Geren, who assumed the top civilian post in the Army last year, browses several each morning, just as he reads coverage of the Army in the nation's major daily newspapers.
"It's part of my effort to understand what is going on in the communications domain, particularly for the age group that is the heart and soul of our Army," Geren said during a phone interview as he returned from a recent trip to Afghanistan and Iraq.
Just a few short years ago, the military seemed unnerved by the ruminations of its creatively inspired young service members, citing concerns about operational security and the rough and uncensored reality of combat stories.
But the military has altered course and now offers bloggers regular access for interviews with top leaders, reflecting the changing role of both bloggers and public affairs.
Geren, a believer in the power of new media and one of its leading proponents within the Pentagon, held a question-and-answer session at a recent gathering of military bloggers in Las Vegas, a stamp of approval if there ever was one.

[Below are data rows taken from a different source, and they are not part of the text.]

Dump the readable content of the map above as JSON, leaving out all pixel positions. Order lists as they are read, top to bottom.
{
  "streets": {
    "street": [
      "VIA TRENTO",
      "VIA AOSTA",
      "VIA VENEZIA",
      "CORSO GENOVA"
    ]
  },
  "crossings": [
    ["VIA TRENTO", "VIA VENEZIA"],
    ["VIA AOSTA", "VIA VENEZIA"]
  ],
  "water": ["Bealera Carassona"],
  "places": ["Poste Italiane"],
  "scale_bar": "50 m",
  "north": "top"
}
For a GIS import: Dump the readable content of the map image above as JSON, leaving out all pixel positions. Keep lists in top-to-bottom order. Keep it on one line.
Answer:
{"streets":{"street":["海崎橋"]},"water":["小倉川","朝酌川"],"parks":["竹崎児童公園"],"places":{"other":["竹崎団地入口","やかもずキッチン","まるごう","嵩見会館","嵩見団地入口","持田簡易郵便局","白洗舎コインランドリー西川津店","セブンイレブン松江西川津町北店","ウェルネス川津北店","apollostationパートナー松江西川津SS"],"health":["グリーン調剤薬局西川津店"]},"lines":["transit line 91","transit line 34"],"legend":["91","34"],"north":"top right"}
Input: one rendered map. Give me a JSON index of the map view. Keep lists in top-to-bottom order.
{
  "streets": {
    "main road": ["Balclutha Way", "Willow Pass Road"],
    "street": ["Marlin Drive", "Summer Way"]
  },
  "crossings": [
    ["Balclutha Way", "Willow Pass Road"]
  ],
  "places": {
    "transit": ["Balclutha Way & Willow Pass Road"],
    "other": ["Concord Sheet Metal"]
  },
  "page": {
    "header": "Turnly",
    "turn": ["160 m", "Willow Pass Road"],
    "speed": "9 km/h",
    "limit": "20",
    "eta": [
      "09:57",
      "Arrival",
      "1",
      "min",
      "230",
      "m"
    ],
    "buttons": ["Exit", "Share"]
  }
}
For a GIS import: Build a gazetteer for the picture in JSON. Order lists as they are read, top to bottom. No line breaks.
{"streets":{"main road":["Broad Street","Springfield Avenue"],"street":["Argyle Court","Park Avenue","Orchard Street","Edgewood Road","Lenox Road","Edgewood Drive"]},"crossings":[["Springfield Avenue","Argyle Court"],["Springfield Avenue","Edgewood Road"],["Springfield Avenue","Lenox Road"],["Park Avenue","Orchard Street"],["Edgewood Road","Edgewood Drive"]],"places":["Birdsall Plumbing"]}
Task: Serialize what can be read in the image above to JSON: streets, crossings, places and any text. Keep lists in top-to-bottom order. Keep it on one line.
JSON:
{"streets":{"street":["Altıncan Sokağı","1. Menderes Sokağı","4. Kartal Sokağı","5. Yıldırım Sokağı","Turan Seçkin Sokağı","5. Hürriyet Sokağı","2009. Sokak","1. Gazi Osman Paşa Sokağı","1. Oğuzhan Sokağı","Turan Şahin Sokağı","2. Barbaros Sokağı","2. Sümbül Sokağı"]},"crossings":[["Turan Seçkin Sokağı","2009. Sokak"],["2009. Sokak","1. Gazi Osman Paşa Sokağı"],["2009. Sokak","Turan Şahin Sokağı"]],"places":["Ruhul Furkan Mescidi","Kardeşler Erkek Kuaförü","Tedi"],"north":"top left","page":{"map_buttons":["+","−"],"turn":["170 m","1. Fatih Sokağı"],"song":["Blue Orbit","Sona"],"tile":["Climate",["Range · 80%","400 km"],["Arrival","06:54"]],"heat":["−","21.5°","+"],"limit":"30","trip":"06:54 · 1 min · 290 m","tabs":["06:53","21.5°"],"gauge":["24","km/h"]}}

The turnabout is both a result of some bloggers' desire to expand from merely rants and opinion pieces to something closer to original reporting, and the military's recognition that the milblogs, whatever the occasional disagreements, were overwhelmingly on their side.
"This idea of working with the bloggers is smart," said Toby Nunn, author of Toby Nunn's Briefing Room. "We're a voice of the soldier. They would be crazy if they didn't recognize the ability of a blogger to reach a broader audience and the impact it can have."
A soldier named Colby Buzzell, a Californian in his mid-20s who was serving in Iraq in 2004, is sometimes considered the father of milblogging.
He launched cbftw.blogspot.com anonymously while in Iraq and posted gripping, violence- and profanity-laden stories that became enormously popular and eventually landed him in hot water with his commanders.
His trouble hardly stopped bloggers, though. There are now an estimated 2,000 milbloggers, feeding information and opinions to people hungry for war coverage but suspicious of traditional journalists.
Nunn, a Canadian-born soldier who served two tours in Iraq, including one in which he got to know Buzzell, said Buzzell's "concept was genius" because it came as fewer print and broadcast reporters were covering the war.
"Bloggers started to be a better form of media outreach," said Nunn, whom readers recently named the best Army milblogger.
"People are giving a frontline perspective without having to go to journalism school."